--- Data supplied ---

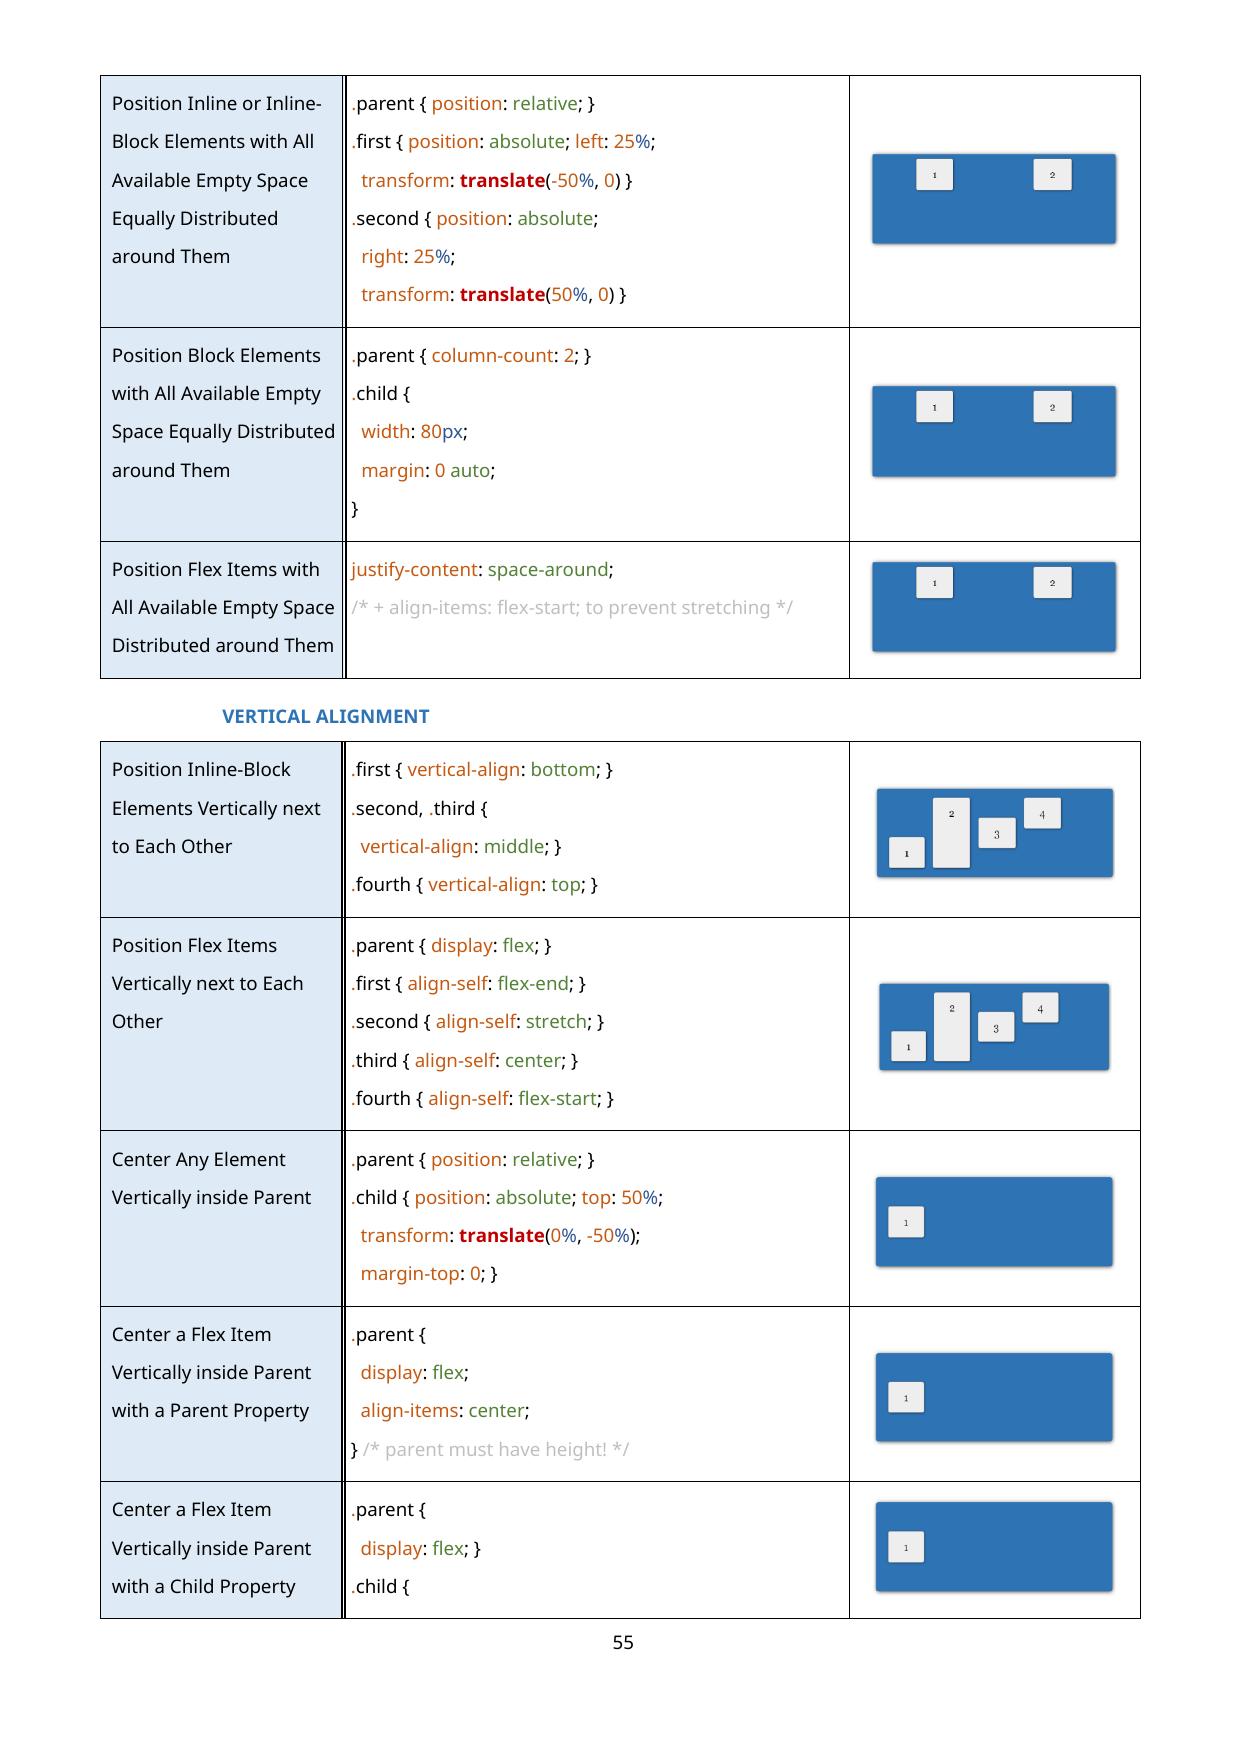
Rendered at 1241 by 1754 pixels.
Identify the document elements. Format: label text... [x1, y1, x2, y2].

table_cell [850, 76, 1140, 327]
table_cell .parent { position: relative; } .child { position: absolute; top: 50%; transform: translate(0%, -50%); margin-top: 0; } [346, 1131, 849, 1306]
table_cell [101, 1482, 341, 1618]
table_header [850, 742, 1140, 917]
table_cell [850, 1482, 1140, 1618]
table_header Position Inline-Block Elements Vertically next to Each Other [101, 742, 341, 917]
picture [868, 148, 1120, 250]
table_cell Center Any Element Vertically inside Parent [101, 1131, 341, 1306]
table_cell [850, 1131, 1140, 1306]
picture [876, 978, 1112, 1075]
table_cell .parent { column-count: 2; } .child { width: 80px; margin: 0 auto; } [347, 328, 849, 541]
table_cell justify-content: space-around; /* + align-items: flex-start; to prevent stretching */ [347, 542, 849, 678]
table_cell [850, 918, 1140, 1130]
table_cell [850, 1307, 1140, 1481]
table_cell [850, 542, 1140, 678]
subtitle VERTICAL ALIGNMENT [222, 703, 1165, 729]
table_cell Center a Flex Item Vertically inside Parent with a Parent Property [101, 1307, 341, 1481]
picture [873, 783, 1116, 882]
picture [872, 1496, 1116, 1596]
table_cell Position Inline or Inline-Block Elements with All Available Empty Space Equally Distributed around Them [101, 76, 342, 327]
table_cell Position Block Elements with All Available Empty Space Equally Distributed around Them [101, 328, 342, 541]
picture [868, 381, 1120, 483]
picture [872, 1347, 1116, 1446]
table_cell .parent { display: flex; align-items: center; } /* parent must have height! */ [346, 1307, 849, 1481]
table_cell .parent { display: flex; } .first { align-self: flex-end; } .second { align-self: stretch; } .third { align-self: center; } .fourth { align-self: flex-start; } [346, 918, 849, 1130]
table_cell .parent { position: relative; } .first { position: absolute; left: 25%; transform: translate(-50%, 0) } .second { position: absolute; right: 25%; transform: translate(50%, 0) } [347, 76, 849, 327]
table_cell Position Flex Items Vertically next to Each Other [101, 918, 341, 1130]
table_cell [346, 1482, 849, 1618]
picture [872, 1172, 1116, 1271]
table_cell [850, 328, 1140, 541]
table_header .first { vertical-align: bottom; } .second, .third { vertical-align: middle; } .fourth { vertical-align: top; } [346, 742, 849, 917]
table_cell Position Flex Items with All Available Empty Space Distributed around Them [101, 542, 342, 678]
picture [868, 556, 1120, 658]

---

**Request**
Each line from the material above that mentions the word "relative" needs to be copied.

**Problem solution**
table_cell .parent { position: relative; } .child { position: absolute; top: 50%; transform: translate(0%, -50%); margin-top: 0; } [346, 1131, 849, 1306]
table_cell .parent { position: relative; } .first { position: absolute; left: 25%; transform: translate(-50%, 0) } .second { position: absolute; right: 25%; transform: translate(50%, 0) } [347, 76, 849, 327]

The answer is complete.